Gregor Deschwanden a remporté de manière sensationnelle le bronze olympique en Italie, écrivant ainsi une page de l’histoire du saut à ski suisse. Tandis que le Lucernois se réjouissait de ce succès, son coéquipier Remo Imhof dresse depuis la Suisse un constat accablant: «La lutte pour les Jeux olympiques m’a brisé».
Imhof s’est retrouvé en concurrence avec six autres sauteurs pour trois places de départ. Cette rivalité interne – notamment face au vétéran Simon Ammann (44 ans) – l’a mis sous une telle pression qu’il ne se reconnaissait parfois plus lui-même. «J’ai perdu le plaisir du saut à ski. Mon humeur a été très mauvaise pendant des semaines.»
Un talent écarté
Au printemps dernier pourtant, beaucoup de choses semblaient prometteuses pour le natif de Muotathal. Les sauts étaient bons, les progrès au rendez-vous. Mais avec les premières compétitions, la fluidité a disparu. «C’était comme un enfant qui savait déjà marcher, mais qui se met soudain à tomber sans cesse. C’était extrêmement frustrant.»
Plus il s’acharnait, plus il s’éloignait de sa meilleure forme. Mais Imhof n’était pas le seul à douter. «L’ambiance dans l’équipe était globalement très tendue. Nous nous entendions encore bien, mais la situation était loin d’être idéale.»
À cela se sont ajoutées des décisions du staff qui ont suscité de l’incompréhension. Imhof a parfois eu le sentiment d’être écarté. «J’avais l’impression, au vu de mes performances, d’être prêt pour un rôle plus important. Mais à plusieurs reprises, je n’ai pas été retenu. Cela m’a déçu.»
Des éloges pour le vétéran Ammann
Et comme si la pression n’était pas déjà suffisante, la malchance s’en est aussi mêlée. Peu après Noël, Imhof a souffert d’une intoxication alimentaire. «Rien ne s’est déroulé comme prévu», dit-il avec le recul. Malgré la rude concurrence, Imhof n’a que des mots élogieux pour son coéquipier de longue date Simon Ammann. «Il a été un soutien immense dans l’équipe. C’était vraiment un plaisir d’être avec lui.»
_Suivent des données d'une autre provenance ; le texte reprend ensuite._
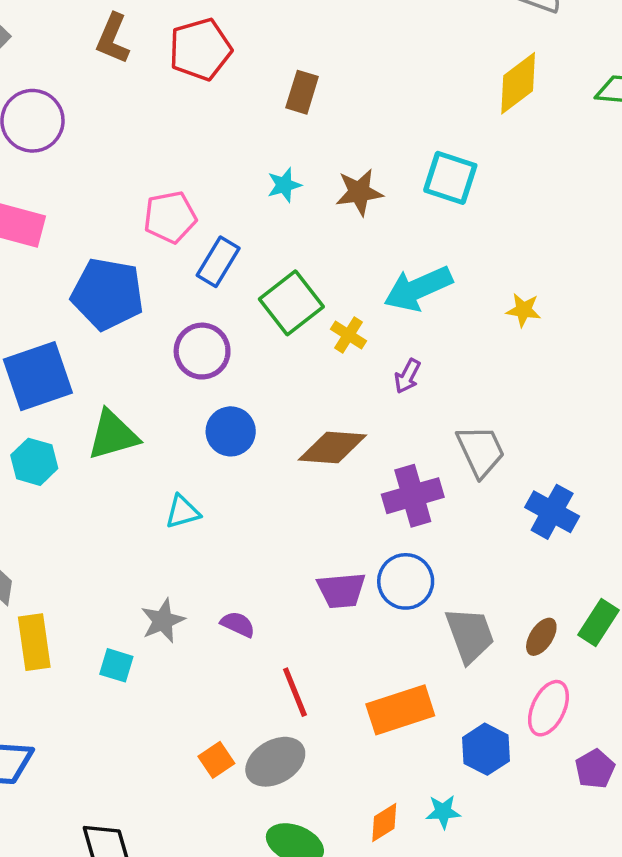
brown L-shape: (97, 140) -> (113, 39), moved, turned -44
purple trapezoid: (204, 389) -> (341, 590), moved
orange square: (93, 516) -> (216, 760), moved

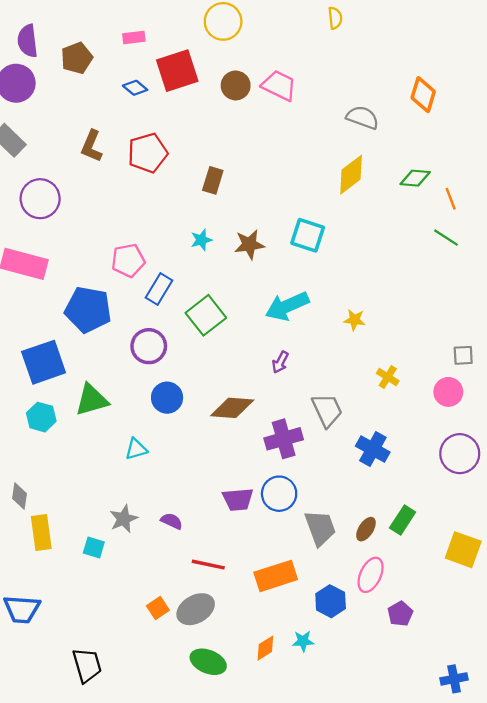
yellow cross: (349, 335) -> (388, 377), moved
red line: (295, 692) -> (208, 565), turned -56

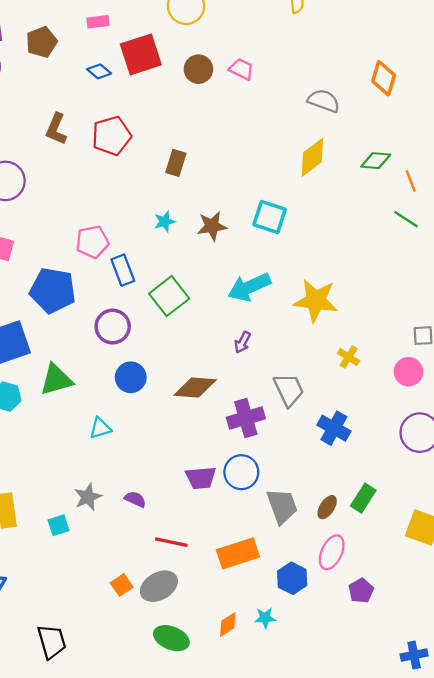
pink trapezoid: (279, 85) -> (241, 69), size x0.7
blue rectangle: (159, 289) -> (123, 270), turned -52
yellow star: (355, 320) -> (316, 301), size x2.0
cyan square: (94, 547) -> (58, 525), turned -35

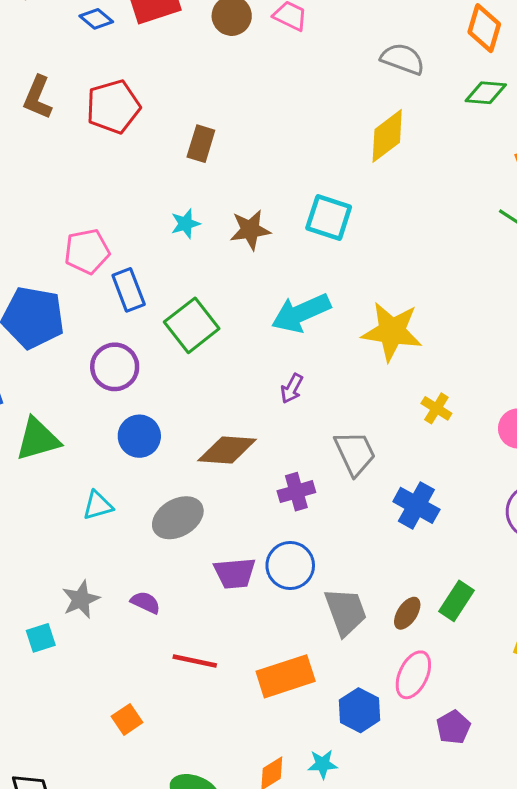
green diamond: (376, 161) -> (486, 93), moved
purple cross: (246, 418) -> (296, 492), size x0.7
gray ellipse: (159, 586) -> (178, 518), moved

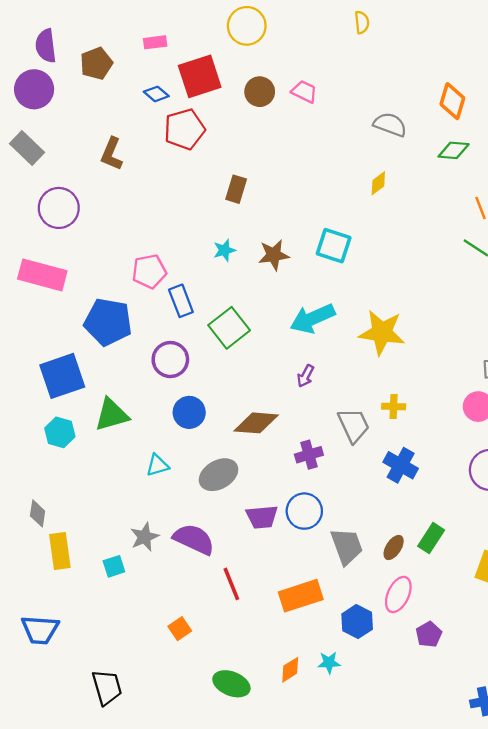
red pentagon: (113, 107) -> (184, 129), moved
yellow diamond: (387, 136) -> (378, 183), size x0.6
yellow cross: (436, 408) -> (394, 407), moved, turned -30
purple semicircle: (145, 602) -> (194, 539), size x1.8
red line: (195, 661) -> (231, 584), turned 56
Le quadruple champion olympique s’est comporté de manière exemplaire lors de la lutte pour aller aux Jeux. «J’espère qu’il va continuer. C’est incroyable depuis combien de temps il évolue à ce niveau et tout ce qu’il apporte à ce sport. C’est une immense source d’inspiration.»
La médaille olympique donne de l’élan à Imhof
Ces dernières semaines, Imhof a commencé à digérer la phase la plus difficile de sa carrière jusqu’ici. Il a analysé en détail la course aux JO et remis de l’ordre dans ses émotions. Il en tire une conclusion claire: «J’ai mal interprété beaucoup de choses et je ne veux donc faire de reproche à personne. Je dois simplement faire preuve de plus de patience. C’est un processus».
Un processus que Gregor Deschwanden, 35 ans, a déjà traversé avec succès. Pendant des années, lui aussi a dû faire face aux revers et aux doutes, avant de décrocher le bronze olympique en Italie. «Je suis très heureux pour lui», déclare Imhof, qui a lui aussi retrouvé de la confiance grâce à ce succès.